▽

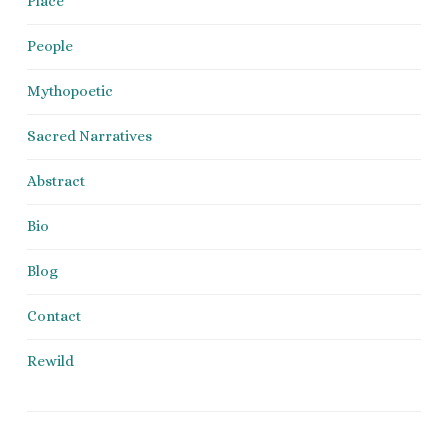
Place
People
Mythopoetic
Sacred Narratives
Abstract
Bio
Blog
Contact
Rewild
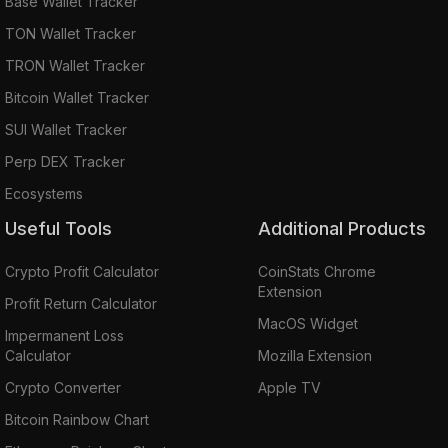
Base Wallet Tracker
TON Wallet Tracker
TRON Wallet Tracker
Bitcoin Wallet Tracker
SUI Wallet Tracker
Perp DEX Tracker
Ecosystems
Useful Tools
Additional Products
Crypto Profit Calculator
CoinStats Chrome
Extension
Profit Return Calculator
MacOS Widget
Impermanent Loss
Calculator
Mozilla Extension
Crypto Converter
Apple TV
Bitcoin Rainbow Chart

△

Work to complete
The records above must all be output exactly. Omit the images.

Answer below
Place
People
Mythopoetic
Sacred Narratives
Abstract
Bio
Blog
Contact
Rewild
Base Wallet Tracker
TON Wallet Tracker
TRON Wallet Tracker
Bitcoin Wallet Tracker
SUI Wallet Tracker
Perp DEX Tracker
Ecosystems
Useful Tools
Additional Products
Crypto Profit Calculator
CoinStats Chrome
Extension
Profit Return Calculator
MacOS Widget
Impermanent Loss
Calculator
Mozilla Extension
Crypto Converter
Apple TV
Bitcoin Rainbow Chart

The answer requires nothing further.